Les plus petites maquettes évoquent ainsi cette mémoire plus floue. Le défi était de les bien faire voir au public, défi surmonté par le truchement d'une caméra de cellulaire.

« Il est vrai que l'on associe beaucoup mes spectacles à la technologie, mais celle-ci vient davantage de mon équipe. Moi, je suis le gars qui a de la misère à prendre ses courriels. Par contre, j'ai autour de moi de jeunes diplômés parfaitement au fait des plus récentes innovations. Si ce qu'ils me proposent sert l'histoire, je l'intègre. »

En avril 2015, la compagnie de Robert Lepage, Ex Machina, a fait le « cadeau » d'une représentation des Aiguilles et l'opium, avec Marc Labrèche dans le rôle principal, à la salle Maurice-O'Bready, pour son 50e anniversaire. Cadeau parce que le spectacle nécessitait trois jours de montage, raison pour laquelle Ex Machina n'aime généralement pas trop s'installer pour une représentation unique. Il faut croire que l'expérience a été profitable, car l'arsenal d'équipements de 887 n'est pas forcément plus léger.

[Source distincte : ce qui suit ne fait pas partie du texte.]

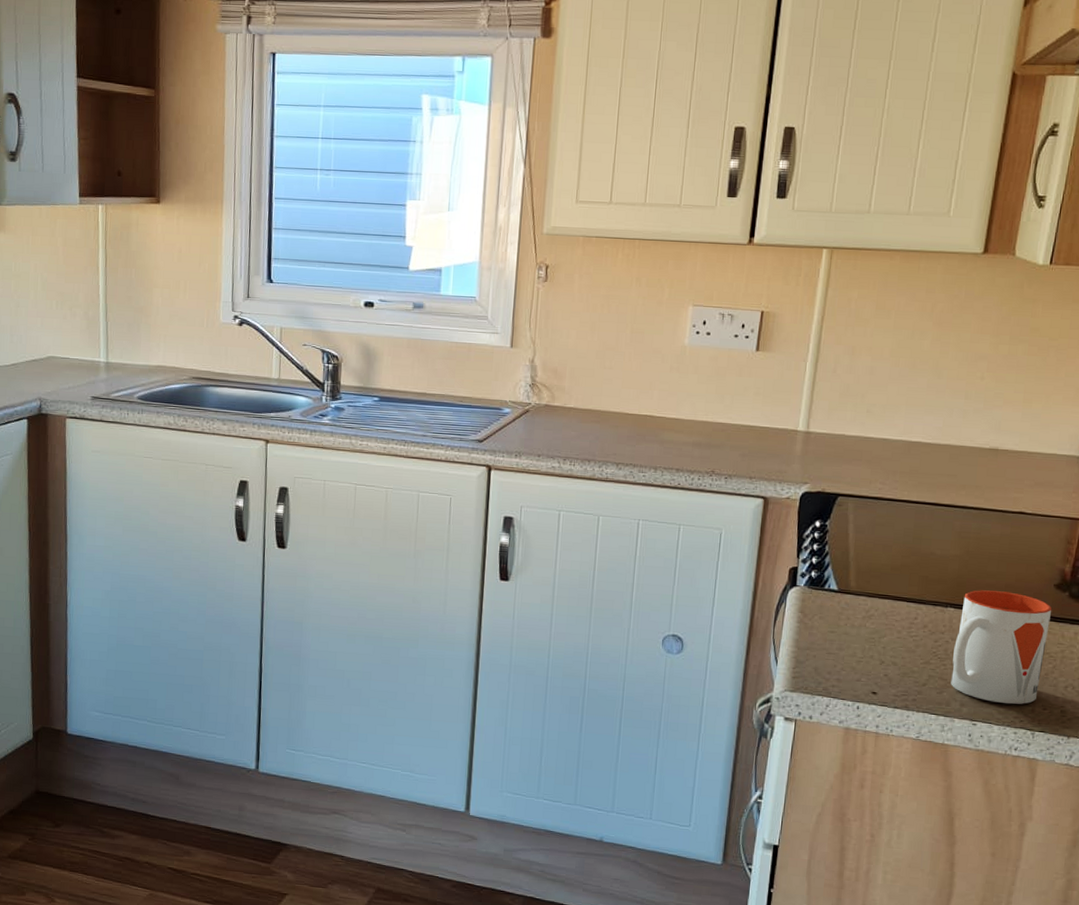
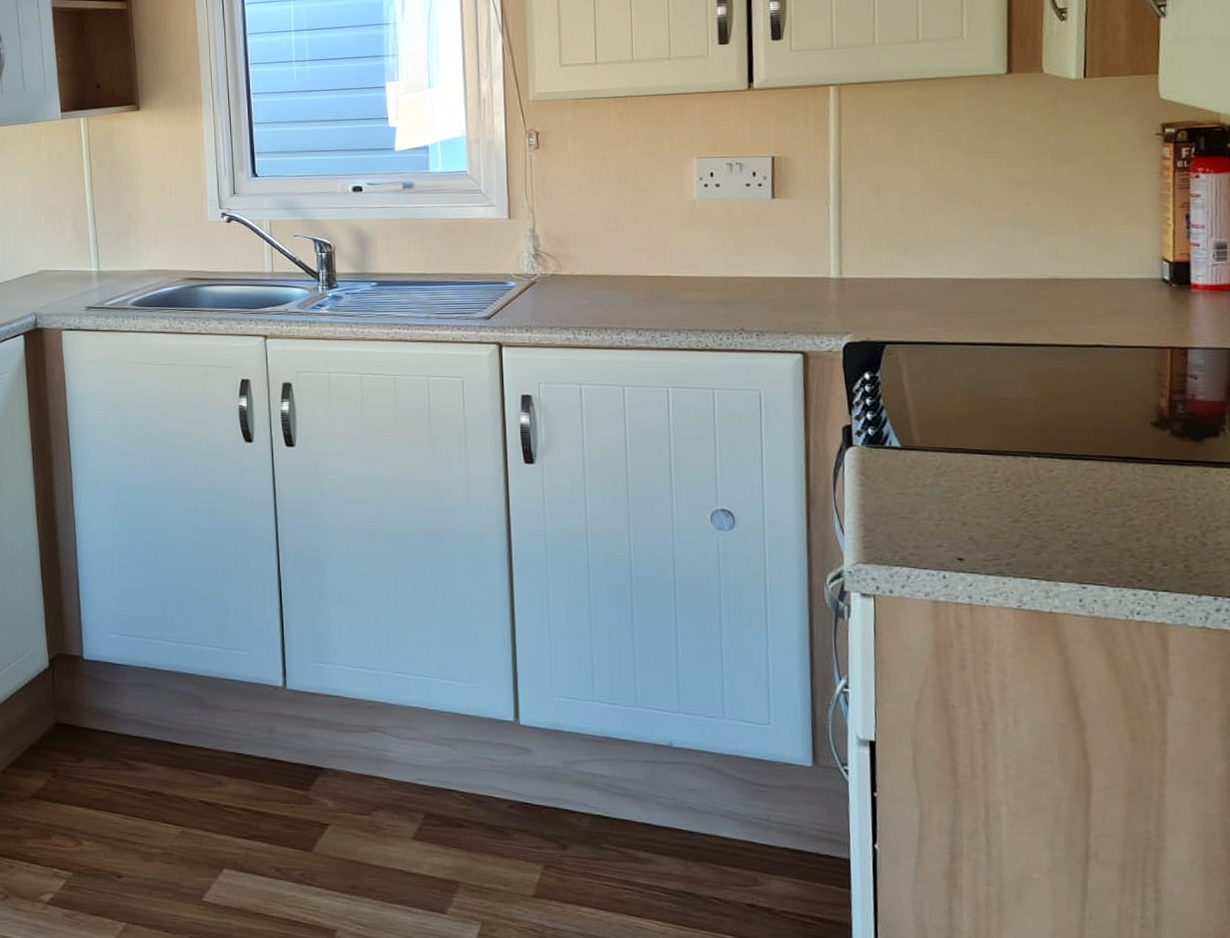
mug: present [951,590,1051,704] -> none [1045,434,1154,562]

« C'est beaucoup moins complexe que pour Les aiguilles, mais c'est presque autant de temps de montage. Sherbrooke est la seule ville québécoise que nous visitons en dehors de Québec et Montréal. La salle (et le public) nous le permet. J'adorerais recommencer les tournées québécoises comme à mes débuts, mais ce que nous faisons aujourd'hui est devenu plus lourdaud. »

Argument

Pour une soirée soulignant les 40 ans de la Nuit de la poésie 1970, Robert Lepage reçoit comme commande de réciter le poème Speak White de Michèle Lalonde. Mais l'acteur n'arrive pas à le mémoriser, même avec l'aide d'un ami, ce qui le conduit à revisiter son enfance, dans le Québec bouillonnant des années 1960.